Le journal d’un frontiste le 11 mars 2057 (roman)

11/03/2017 10:36

 

 

Ce Fillon qui était fièrement parti en campagne, entrainant les foules derrière son blanc  panache d’homme rigoureusement intègre s’était donné l’objectif de ramener le bon peuple de France dans le giron de la Chrétienté. Soudainement il fut désarçonné par le violent et sournois coup de bec d’un canard - enchaîné qui plus est. Son destrier portait son royal cavalier sur des jambes si hautes que la chute, interminable, le meurtrit méchamment, surtout du côté de l’amour propre. Il faillit renoncer au combat. Mais ses fidèles pages le portèrent vers un mage, expert en coups tordus. De sa baguette magique le sorcier transforma le tendre agneau en un redoutable Rottweiler aux crocs acérés qui semant la terreur fit le vide autour de lui. Il perdit ses alliés, l’homme était universellement honni. Puis, en très habile Machiavel, ou en malade mental, s’était remis en selle, et de nouveau perdit.

Ce fut donc sans risque que la Présidente prit une décision néanmoins audacieuse.

Madame la Présidente convoqua à l’Elysée le sieur Fillon qui caressa l’idée qu’il allait bientôt se trouver de nouveau Premier Ministre, car le plus compétent de tous, enfin reconnu et réhabilité dans son honneur.

Marine Le Pen reçut si cordialement son invité en tête à tête autour d’une tasse de thé agrémentée de tuiles aux amandes grillées que celui-ci en perdit toute défense et lorsqu’elle lui posa « entre nous » la question de savoir ce qu’il en était du Pénélopegate, il lui avoua en toute simplicité que ce qu’avait révélé le Canard Enchaîné était pure vérité. Il s’était laissé aller à quelque négligence qui n’avait cependant strictement rien d’illégal.

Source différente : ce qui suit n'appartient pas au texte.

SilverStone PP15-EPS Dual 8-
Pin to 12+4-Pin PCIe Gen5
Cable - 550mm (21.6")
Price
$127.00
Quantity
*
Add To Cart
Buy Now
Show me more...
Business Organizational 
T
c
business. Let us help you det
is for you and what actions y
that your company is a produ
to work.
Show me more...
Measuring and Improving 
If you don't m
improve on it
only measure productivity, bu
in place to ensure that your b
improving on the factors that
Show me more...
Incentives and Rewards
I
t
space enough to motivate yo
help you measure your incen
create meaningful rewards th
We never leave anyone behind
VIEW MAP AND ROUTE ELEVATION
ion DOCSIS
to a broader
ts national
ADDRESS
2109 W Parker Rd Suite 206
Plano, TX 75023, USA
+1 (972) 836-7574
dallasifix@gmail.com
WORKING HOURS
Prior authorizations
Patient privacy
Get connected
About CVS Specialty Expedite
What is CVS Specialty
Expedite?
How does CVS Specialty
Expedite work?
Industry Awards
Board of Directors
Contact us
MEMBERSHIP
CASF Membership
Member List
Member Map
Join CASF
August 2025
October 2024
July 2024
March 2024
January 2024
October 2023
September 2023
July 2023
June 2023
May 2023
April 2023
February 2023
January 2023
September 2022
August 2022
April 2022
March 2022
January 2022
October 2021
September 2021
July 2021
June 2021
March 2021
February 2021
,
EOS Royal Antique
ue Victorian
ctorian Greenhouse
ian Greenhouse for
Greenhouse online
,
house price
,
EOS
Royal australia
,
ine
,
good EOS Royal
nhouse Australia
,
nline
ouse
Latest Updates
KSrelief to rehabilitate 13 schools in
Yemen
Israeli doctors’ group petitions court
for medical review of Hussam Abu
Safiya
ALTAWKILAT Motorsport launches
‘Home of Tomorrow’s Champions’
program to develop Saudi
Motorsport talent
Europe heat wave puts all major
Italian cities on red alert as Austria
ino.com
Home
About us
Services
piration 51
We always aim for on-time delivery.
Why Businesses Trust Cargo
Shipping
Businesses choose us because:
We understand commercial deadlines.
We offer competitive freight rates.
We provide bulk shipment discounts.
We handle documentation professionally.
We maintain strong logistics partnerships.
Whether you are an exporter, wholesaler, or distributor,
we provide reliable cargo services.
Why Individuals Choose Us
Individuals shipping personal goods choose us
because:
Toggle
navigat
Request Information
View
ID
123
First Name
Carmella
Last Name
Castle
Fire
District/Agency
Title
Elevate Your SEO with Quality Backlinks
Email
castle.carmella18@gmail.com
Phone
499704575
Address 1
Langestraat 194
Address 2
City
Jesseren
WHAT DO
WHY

Puis Marine se confia elle aussi, regrettant la mort de son ami qui la laissait bien seule et  entourée d’incapables. Si bien que c’est en sautillant que le sémillant Fillon, bientôt Premier Ministre,  ayant pris congés de son hôte d’un élégant baisemain, descendit, guilleret, les marches du palais.

En arrivant chez lui, dans son appartement parisien, il s’enferma seul dans sa chambre pour savourer sa vengeance. Pour la première fois de sa vie il vida le flacon d’un prestigieux  « straight bourbon, hommage à Louis XVI » qui le propulsa pour un temps au royaume cotonneux des saints innocents. Aussi ne connut-il pas la nouvelle :

A Vingt heures précises, en direct du palais élyséen, Madame la Présidente s’adressa aux Français. Elle déclara avoir eu un entretien en mi-après-midi avec Monsieur Fillon. Or celui-ci lui a avoué que l’affaire du Pénélopegate est pure vérité, que François Fillon a effectivement détourné de l’argent public accordé à des proches, dotés d’emplois fictifs. Il ne le regrette pas. Il en avait le droit !

Aussi, selon la tradition républicaine reconnue publiquement par François Hollande, son prédécesseur, Elle, Marine Le Pen, Présidente de la République Française, a décidé d’user de son droit à recourir  à la raison d’Etat et ordonne l’arrestation du sieur Fillon et son exécution publique en place du Trocadéro le samedi 27 mai.